Este modelo de concentración ha dado lugar a un mundo profundamente desigual, donde los más ricos, en lugar de contribuir a la mejora de las condiciones generales, perpetúan sistemas que favorecen la concentración de poder y riqueza. El 1 por ciento más rico, con su acaparamiento desmesurado de recursos, ha creado un sistema donde el progreso económico global beneficia a una ínfima parte de la población, mientras que el resto queda atrapado en la precariedad. Este desequilibrio alimenta no solo la pobreza material, sino también el sufrimiento mental singular y colectivo.

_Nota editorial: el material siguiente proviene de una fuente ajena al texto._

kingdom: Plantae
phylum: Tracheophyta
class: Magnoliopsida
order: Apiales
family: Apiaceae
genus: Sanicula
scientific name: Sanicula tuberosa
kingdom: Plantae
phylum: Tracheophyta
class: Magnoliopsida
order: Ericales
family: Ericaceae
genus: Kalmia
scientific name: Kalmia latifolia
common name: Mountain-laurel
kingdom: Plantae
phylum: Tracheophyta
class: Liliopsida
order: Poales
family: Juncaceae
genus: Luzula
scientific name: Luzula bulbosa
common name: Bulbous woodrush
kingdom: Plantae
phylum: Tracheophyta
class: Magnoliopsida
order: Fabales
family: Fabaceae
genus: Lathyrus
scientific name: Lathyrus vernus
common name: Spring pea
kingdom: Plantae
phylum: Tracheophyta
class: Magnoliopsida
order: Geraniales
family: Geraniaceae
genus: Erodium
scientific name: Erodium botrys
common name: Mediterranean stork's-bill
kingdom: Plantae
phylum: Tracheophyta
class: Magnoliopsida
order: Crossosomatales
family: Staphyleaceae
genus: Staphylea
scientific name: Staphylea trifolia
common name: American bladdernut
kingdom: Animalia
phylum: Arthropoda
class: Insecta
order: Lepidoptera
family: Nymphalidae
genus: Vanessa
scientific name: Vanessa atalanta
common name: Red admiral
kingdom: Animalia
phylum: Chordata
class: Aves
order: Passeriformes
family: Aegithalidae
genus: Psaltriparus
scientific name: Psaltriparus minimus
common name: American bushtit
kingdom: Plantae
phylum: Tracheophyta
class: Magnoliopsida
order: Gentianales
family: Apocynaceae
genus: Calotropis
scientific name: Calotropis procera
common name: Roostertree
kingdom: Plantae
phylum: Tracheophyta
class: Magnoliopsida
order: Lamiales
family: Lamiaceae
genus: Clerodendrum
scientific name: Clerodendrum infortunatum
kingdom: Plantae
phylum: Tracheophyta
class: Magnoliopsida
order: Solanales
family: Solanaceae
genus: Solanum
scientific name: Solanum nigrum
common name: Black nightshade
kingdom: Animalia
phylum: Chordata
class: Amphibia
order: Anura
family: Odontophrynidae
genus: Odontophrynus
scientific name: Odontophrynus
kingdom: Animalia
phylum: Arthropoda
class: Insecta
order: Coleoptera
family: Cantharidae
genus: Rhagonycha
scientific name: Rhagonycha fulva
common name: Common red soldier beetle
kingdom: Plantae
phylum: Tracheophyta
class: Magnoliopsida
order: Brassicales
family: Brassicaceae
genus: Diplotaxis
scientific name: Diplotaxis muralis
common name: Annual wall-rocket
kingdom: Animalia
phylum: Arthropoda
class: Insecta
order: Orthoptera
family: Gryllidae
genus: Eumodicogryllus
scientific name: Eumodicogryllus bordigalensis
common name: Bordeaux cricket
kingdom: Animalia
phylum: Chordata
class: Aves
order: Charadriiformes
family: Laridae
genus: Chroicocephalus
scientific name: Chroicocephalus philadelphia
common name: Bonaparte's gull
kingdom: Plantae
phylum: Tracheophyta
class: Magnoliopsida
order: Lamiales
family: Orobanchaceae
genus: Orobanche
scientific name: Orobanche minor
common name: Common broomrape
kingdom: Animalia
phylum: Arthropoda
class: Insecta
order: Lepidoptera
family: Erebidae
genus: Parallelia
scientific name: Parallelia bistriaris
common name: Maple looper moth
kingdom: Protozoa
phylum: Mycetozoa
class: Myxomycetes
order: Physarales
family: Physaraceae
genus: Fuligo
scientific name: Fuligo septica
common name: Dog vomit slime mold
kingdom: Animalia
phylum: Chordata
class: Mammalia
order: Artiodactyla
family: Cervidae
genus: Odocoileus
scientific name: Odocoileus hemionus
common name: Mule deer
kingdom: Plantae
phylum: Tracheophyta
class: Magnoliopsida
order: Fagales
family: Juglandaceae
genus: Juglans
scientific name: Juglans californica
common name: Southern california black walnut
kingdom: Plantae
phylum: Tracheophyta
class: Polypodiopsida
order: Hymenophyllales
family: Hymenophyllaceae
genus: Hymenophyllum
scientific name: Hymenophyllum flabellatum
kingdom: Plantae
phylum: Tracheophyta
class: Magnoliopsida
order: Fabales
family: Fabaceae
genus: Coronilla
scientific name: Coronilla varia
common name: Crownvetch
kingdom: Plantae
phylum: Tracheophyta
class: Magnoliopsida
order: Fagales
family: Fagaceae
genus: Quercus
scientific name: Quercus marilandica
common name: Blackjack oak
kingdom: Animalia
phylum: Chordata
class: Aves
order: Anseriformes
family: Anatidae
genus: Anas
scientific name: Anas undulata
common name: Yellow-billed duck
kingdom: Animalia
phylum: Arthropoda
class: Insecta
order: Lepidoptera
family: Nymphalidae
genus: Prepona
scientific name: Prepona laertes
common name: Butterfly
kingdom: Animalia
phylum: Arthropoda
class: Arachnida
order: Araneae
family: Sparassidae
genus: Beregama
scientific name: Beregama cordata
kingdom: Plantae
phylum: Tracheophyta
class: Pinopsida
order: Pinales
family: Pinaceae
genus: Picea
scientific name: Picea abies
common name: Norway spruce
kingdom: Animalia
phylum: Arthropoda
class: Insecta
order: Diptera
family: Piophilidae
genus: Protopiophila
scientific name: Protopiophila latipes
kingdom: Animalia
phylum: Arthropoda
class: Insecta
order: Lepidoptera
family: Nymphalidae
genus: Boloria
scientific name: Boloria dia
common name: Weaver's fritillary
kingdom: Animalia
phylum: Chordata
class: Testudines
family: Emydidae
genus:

Frente a esta realidad, no podemos quedarnos indiferentes. Es imperativo desnaturalizar estos problemas, visibilizarlos y generar una reflexión colectiva que permita pensar en soluciones estructurales. En este sentido, es fundamental exigir políticas públicas que redistribuyan la riqueza de manera más equitativa. La implementación de impuestos progresivos a las grandes fortunas podría ser una medida eficaz para corregir la grave desigualdad. Un estudio de Oxfam sugiere que con un impuesto del 5 por ciento a los multimillonarios, se podrían recaudar hasta 1,7 billones de dólares anuales, lo que permitiría sacar a 2.000 millones de personas de la pobreza.
Además, es necesario repensar el modelo económico global, teniendo en cuenta las consecuencias sociales, ambientales y psicológicas de la acumulación extrema de riqueza. La concentración de poder y recursos no solo es una cuestión económica, sino que está profundamente vinculada a la salud mental y al bienestar de la población. La falta de solidaridad y la indiferencia ante el sufrimiento ajeno son factores que deben ser abordados desde una perspectiva ética, para restaurar la justicia social y promover un futuro más sostenible y posible.
Conclusión
Este es el malestar de nuestra época: pocos tienen mucho y muchos tiene poco. El futuro de la humanidad está en juego y el bienestar de las generaciones futuras dependerá de las decisiones que tomemos hoy. La injusticia social, la pobreza y la concentración de la riqueza son problemas globales que requieren una respuesta inmediata y coherente. Debemos actuar con urgencia para revertir la tendencia de desigualdad extrema y fomentar una redistribución más justa de los recursos. La pobreza y el hambre global se terminarían con mínimo impuestos a estos 2751 supermillonarios. No nos olvidemos que el 75 por ciento de los suicidios se producen en países pobres o en vías de desarrollo OMS.
Es posible construir un mundo diferente, uno donde el bienestar colectivo prevalezca por encima de los intereses singulares desmedidos, simplemente porque somos el 99 por ciento restante. Esta es una oportunidad para redefinir el rumbo de la humanidad y garantizar un futuro más digno y equitativo para todos. No hay salud mental posible si sostenemos la concentración extrema como estética.
Gustavo F. Bertran es psicoanalista. Lic. en Ciencias de la Psicología (UBA). Especialista en Psicología Clínica (MSAL). Expresidente y miembro fundador de la Asociación Argentina de Salud Mental (AASM). Miembro vitalicio de la Word Federation for Mental Health.